Nietzsche uzaktan etki üzerine yazmış olduğu fragmanlardan birinde genelde bir süreklilik içinde algılanan zaman kavramını darmadağın ederek zamanın birbirleri üstünde – uzak ya da yakın fark etmez – etkiler oluşturan zaman-noktalarından oluştuğunu yazar. Kurduğu evren atomisttir ama temel amacı süreksizliğin içinden – uzaktan etkinin duyum’a dönüşmesine izin vererek – bir süreklilik çıkartmaktır. Örneğin, evren sonsuz sayıda zaman-noktalarından oluşan, ardışık olmayan, yani sürekliliği olmayan bir olgudur ama noktaların bir diğeri üstüne olan etkisini her zaman-noktasının kendi bedenimi oluşturan zaman-noktaları üstünde bıraktığı duyumu yaşayarak fark ederim. Bazen de fark etmem çünkü uzaktan etkinin ne zaman ortaya çıkacağı bilinmez.
Selen Ansen’in bu sergide başarıyla kurduğu, her işin birbiri üstünde bıraktığı uzaktan etki kuvvetiyle oluşturduğu bu takımyıldızın mihenk taşlarından biri Phyllida Barlow‘un girişte sizi karşılayan "untitled: brokenstage2016" ("isimsiz: kırıksahne2016") adlı işi. Galerinin girişine yığılmış kırık dökük parçalar tıpkı yukarı katta Void‘ın tınısını yakalamaya çalıştığı formsuz formu, bu kez görsel anlamda yakalama çabasına dönüşmüş görünüyor. Yıkılmış bir sahnenin kırık döküklüğü içinde aldığı form tavanlara asılmış gözetleme kameralarına yakalanmak istiyor ama nafile çünkü kameralar bambaşka yönlere doğru bakıyor.

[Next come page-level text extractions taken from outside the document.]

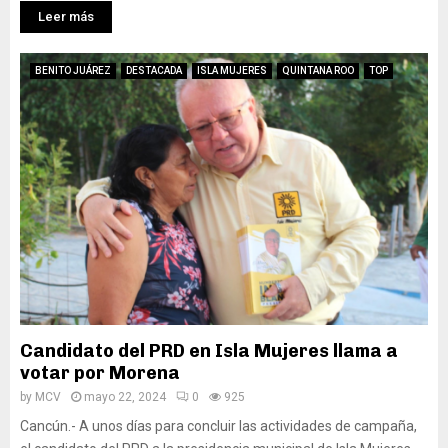
Leer más
BENITO JUÁREZ
DESTACADA
ISLA MUJERES
QUINTANA ROO
TOP
Candidato del PRD en Isla Mujeres llama a
votar por Morena
by
MCV
mayo 22, 2024
0
925
Cancún.- A unos días para concluir las actividades de campaña,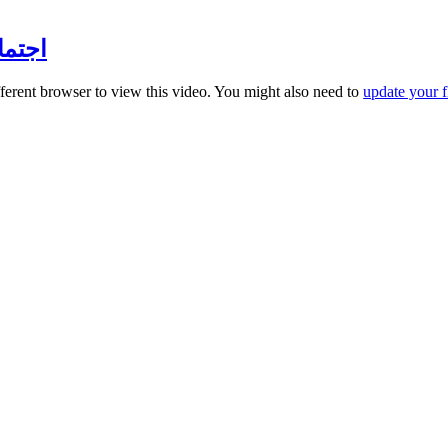
اجتماع 
fferent browser to view this video. You might also need to
update your f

Kameraların yakalamaya çalıştığı ben miyim acaba diye bir soru takılıyor insanın aklına çünkü ortalıkta o kadar görsel gürültü varken acaba benim tepkim mi ölçülmeye çalışılıyor, yoksa görüntüm kaydedilip yıkık sahnenin parçacıklarına mı dağıtılacak zaman-noktaları olarak?

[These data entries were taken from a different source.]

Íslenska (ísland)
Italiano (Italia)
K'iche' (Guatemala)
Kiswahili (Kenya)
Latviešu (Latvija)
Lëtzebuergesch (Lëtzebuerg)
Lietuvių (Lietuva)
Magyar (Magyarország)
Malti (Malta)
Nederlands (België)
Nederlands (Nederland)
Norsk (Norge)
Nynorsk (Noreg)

Cyprien Gaillard‘ın "Pruit Igoe Falls", 2009 ("Pruit Igoe Şelaleleri") adlı videosu serginin adı olan Her Düşenin Kanadı Yoktur‘dan kendine adeta zaman-noktaları çekerek tanımı trajik ama aynı zamanda neşe dolu bir alana çekiyor. Belki de bunu yazının en başında açmalıydık çünkü her düşenin kanadının olmaması, düşüşü, istenç dahilinde bir eylem olmaya yaklaştırdığı gibi, istenç dışı olarak da her şeyin düşmekte olduğunu ve bir gün bu düşüşün bir nihayete ulaşacağına işaret ediyor. Yalnız bu son söylediğimiz şeyin vanitas tablolarında olduğu gibi insanı bir kadere bağlamak, ölüm denen şeyin kaçınılmazlığıyla yüzleştirmek gibi metafizik bir kaygısı yok. Videoda patlatılarak yıkılan sosyal konutların yavaş yavaş Niagara şelalelerine dönüşümü Nietzschemsi bir bengi-dönüşü müjdeliyor.

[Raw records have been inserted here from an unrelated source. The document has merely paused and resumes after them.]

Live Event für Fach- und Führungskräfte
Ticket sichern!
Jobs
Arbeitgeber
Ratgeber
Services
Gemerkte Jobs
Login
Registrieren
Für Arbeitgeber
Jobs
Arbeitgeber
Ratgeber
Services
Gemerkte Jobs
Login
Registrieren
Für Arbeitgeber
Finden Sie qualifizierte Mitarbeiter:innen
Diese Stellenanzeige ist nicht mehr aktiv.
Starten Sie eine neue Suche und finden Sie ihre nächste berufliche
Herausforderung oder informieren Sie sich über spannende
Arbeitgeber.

Doğa diye bir şey yoksa, doğa dediğimiz şey tıpkı bütün öteki kavramlarımız gibi sentetik bir kavramsa, ya da ancak doğadan çıkınca doğaya doğa diyebiliyorsak ve o andan sonra doğayı sonsuza dek kaybetmiş oluyorsak, formsuz formun neşesine varabilir, bir zamanlar bilerek isteyerek unuttuğumuz şeyi neşe içinde hatırlamadan hatırlamaya başlayabiliriz – zaman-noktalarına özgürlük verdiğimiz sürece. Öyleyse neşe için keyfiyet, keyfiyet içinse düşüş gerekmektedir kanada filan ihtiyaç duymadan.